Narrative suspense is built out of four parts: reader empathy, impending danger, escalating tension and reader concern – or as i call it: worry.

We create reader empathy by giving your protagonist a goal or objective or an inner struggle that readers can identify with. The more they empathize the better.  Once they care about and identify with a character, readers will be personally invested when they see that character struggling to get what he wants.

We want readers to worry about whether or not the character will succeed.  Readers have to know what the character wants so they know what’s at stake, and they have to know what’s at stake to get engaged in the story. So, to get readers invested in your novel, make it clear what your character desires, what is keeping him from getting it; and what huge, horrible consequences he’ll face if he doesn’t get it.

Suspense builds as danger approaches. Readers experience worry when a character they care about is in peril. This doesn’t have to be a life-and-death situation. Depending on your genre, the threat may involve the character’s physical, psychological, emotional, spiritual or relational well-being. Whatever your genre, show that something terrible is about to happen—then postpone the resolution. That’s how you sustain suspense.

Next week I’ll share some rules for building tension in any story.

Saturday, September 3, 2016

Keep Them in Suspense

Suspense is what keeps people turning the pages, no matter what genre of story it is, and since no one wants a reader to put down their book before the end, this seems like a good topic to explore. We writers love to use that word – suspense – but it might also be thought of as frustration.  The reader wants to know something and the writer keep saying, “I’ll tell you in a minute” and by the time that minute is over the story is done. If you write thrillers or that subgenre we call suspense, the word worry might work better.

I first learned about suspense when read the Tarzan novels.  Edgar Rice Burroughs had an interesting technique for holding his readers’ attention.  After the first book the stories involved Tarzan AND Jane.  They always took off on some adventure, and they always got separated. So you might see Tarzan running thru the jungle – he comes face to face with a lion – the lion roars – he pulls his knife.  The lion jumps at him and…

The chapter ends and we’re following Jane.  She’s lost so she climbs a tree.  She finds herself on the limb with a huge snake.  It gets closer.  She’s about to fall out of the tree.  The snake rises up, about to strike and…

The chapter ends. Suddenly we’re watching Tarzan grapple with the lion. And the whole time we’re watching Tarzan, we’re worrying about Jane. As a kid I found this kind of thing very frustrating – but fun. As an adult I learned that people like to be frustrated this way.
   
More technically, suspense is created by posing a question the reader wants answered.  In my own work i use three different kinds of suspense.  There is “what’s going on here?” suspense.  If you watched the television show Lost, or more recently Colony, you know what that is.  You came back every week trying to figure out what the heck was going on. 

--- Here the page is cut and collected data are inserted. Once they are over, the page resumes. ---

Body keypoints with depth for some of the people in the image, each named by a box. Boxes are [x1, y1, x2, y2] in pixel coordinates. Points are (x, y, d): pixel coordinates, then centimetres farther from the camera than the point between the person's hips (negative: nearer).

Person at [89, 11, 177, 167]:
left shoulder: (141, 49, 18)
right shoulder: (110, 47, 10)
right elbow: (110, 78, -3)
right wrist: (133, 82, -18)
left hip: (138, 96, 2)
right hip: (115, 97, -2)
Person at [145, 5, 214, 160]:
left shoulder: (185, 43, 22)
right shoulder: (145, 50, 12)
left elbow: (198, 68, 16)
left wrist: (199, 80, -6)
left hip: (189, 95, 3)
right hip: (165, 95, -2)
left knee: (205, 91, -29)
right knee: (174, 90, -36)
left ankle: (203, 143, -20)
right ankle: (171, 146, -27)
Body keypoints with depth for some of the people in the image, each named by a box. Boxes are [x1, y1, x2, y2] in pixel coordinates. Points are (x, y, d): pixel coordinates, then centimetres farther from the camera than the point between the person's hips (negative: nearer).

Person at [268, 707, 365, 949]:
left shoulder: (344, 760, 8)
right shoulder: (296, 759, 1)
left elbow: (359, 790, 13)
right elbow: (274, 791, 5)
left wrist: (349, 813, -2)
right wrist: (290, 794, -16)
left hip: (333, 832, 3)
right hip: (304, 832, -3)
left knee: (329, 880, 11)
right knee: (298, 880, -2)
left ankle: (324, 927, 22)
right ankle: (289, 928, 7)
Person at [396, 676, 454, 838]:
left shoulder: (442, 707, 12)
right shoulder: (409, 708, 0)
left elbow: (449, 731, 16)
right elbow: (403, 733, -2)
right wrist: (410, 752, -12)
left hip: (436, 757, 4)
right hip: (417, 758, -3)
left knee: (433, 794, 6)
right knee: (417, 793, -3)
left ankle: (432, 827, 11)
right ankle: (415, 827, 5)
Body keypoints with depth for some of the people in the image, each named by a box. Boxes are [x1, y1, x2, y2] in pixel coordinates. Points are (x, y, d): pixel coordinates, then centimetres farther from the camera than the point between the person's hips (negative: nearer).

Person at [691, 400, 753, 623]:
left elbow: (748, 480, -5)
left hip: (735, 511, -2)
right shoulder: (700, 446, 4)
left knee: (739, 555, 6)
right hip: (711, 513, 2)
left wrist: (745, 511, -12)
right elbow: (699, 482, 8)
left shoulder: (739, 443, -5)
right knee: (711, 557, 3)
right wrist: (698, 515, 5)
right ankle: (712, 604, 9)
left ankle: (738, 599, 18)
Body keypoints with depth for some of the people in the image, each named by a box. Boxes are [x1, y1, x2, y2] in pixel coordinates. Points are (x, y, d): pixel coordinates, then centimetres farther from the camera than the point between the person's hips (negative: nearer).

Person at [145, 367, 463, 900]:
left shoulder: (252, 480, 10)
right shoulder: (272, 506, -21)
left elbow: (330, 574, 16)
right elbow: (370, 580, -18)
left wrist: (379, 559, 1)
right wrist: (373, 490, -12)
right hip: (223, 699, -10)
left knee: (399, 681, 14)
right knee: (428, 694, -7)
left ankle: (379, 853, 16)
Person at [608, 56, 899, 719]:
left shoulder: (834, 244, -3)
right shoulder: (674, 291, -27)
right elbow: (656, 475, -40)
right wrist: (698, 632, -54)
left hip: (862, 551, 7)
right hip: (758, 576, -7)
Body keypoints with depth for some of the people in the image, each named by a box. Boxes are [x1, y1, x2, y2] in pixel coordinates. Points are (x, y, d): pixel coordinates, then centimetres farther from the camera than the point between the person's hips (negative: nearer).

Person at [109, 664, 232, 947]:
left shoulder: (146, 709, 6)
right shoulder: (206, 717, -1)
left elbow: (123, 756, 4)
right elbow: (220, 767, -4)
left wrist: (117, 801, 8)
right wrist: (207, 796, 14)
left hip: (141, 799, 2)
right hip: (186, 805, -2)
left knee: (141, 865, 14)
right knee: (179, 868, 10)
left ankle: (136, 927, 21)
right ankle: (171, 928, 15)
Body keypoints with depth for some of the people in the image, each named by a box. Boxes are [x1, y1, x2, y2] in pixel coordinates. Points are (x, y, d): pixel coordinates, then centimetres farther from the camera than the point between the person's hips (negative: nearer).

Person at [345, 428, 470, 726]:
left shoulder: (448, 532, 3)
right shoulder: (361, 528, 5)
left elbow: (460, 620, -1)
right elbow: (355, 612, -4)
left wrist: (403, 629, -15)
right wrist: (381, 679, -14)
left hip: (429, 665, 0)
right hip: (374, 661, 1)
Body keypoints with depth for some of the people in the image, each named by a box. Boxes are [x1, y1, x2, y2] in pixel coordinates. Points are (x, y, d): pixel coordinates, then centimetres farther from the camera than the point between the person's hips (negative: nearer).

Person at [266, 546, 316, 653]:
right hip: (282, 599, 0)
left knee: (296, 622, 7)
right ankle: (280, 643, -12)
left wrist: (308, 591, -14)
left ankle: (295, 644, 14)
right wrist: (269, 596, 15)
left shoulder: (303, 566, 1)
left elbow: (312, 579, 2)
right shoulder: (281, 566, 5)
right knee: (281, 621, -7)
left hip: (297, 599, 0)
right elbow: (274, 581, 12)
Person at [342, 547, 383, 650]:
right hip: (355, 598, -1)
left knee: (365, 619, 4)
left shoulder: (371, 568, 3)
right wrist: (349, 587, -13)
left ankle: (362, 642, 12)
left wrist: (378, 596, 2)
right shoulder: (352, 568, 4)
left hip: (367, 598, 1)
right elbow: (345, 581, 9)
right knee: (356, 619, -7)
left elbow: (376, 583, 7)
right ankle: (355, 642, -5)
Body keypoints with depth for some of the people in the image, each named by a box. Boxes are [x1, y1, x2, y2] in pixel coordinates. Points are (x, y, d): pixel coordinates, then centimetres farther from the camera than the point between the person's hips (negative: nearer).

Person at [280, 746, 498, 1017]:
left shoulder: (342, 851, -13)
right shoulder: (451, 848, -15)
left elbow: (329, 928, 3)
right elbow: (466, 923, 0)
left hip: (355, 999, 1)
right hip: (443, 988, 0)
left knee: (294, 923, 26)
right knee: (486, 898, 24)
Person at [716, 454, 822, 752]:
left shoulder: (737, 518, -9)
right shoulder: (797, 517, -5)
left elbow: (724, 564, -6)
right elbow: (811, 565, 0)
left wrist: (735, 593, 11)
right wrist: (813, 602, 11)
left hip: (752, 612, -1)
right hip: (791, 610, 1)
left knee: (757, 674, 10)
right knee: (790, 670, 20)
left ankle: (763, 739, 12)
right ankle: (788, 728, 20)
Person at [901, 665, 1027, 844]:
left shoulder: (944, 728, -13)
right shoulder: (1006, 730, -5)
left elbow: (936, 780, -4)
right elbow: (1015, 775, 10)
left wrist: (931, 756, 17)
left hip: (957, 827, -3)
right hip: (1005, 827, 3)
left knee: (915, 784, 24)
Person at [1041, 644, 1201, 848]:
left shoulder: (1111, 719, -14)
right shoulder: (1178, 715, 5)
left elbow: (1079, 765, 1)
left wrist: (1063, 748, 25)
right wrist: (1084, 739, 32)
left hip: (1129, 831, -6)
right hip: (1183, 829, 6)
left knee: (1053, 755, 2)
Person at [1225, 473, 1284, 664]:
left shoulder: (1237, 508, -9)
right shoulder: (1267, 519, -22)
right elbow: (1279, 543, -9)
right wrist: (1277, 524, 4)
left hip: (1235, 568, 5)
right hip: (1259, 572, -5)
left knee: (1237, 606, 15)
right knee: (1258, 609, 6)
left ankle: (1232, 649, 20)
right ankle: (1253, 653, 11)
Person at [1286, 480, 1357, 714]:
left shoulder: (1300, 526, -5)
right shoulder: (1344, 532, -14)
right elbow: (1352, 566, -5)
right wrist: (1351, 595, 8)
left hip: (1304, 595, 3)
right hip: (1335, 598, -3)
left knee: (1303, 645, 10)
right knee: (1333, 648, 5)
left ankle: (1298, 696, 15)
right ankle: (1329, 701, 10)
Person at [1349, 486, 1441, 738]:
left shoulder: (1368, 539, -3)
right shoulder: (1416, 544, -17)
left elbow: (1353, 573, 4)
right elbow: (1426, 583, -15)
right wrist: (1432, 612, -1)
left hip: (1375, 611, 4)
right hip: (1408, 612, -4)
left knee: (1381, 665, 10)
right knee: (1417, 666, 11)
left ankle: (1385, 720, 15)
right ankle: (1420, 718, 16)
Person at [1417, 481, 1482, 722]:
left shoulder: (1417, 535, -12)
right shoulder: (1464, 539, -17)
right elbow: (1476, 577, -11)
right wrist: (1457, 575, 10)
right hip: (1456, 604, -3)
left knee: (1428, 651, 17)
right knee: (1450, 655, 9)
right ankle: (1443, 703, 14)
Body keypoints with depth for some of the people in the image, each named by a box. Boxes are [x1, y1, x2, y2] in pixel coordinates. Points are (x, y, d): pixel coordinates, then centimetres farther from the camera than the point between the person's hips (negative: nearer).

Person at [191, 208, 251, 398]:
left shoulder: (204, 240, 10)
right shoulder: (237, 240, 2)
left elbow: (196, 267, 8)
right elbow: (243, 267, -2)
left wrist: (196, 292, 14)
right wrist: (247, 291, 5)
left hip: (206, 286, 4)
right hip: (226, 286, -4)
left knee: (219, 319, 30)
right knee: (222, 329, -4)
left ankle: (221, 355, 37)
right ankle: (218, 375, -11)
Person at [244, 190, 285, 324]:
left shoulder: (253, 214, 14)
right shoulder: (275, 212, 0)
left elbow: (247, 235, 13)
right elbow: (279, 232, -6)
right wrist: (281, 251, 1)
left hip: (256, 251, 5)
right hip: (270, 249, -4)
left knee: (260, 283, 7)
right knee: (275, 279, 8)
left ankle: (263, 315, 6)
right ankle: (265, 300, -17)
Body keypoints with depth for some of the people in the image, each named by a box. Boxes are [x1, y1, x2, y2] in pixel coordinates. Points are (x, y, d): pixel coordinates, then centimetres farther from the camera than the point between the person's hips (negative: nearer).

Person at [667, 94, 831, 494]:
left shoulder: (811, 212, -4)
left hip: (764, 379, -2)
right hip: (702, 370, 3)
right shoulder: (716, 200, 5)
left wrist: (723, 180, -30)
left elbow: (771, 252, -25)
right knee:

There is also “why is this happening?” suspense.  This is what writers mean when they tell you to start the story in the middle.  Page one opens with someone holding a gun in your hero’s face, saying “This is what happens to people who go poking their noses into my business.” Of course, then the writer has to answer the obvious questions during the action. 

Btw, in my opinion, Stephen King is the best novelist alive and King writes suspense - not horror. Every King novel is a master class on how to write the “why is this happening?” kind of suspense. If you haven’t time to read one of his giant books, Rent the first season of his TV show “Under the Dome.” You’ll get the idea.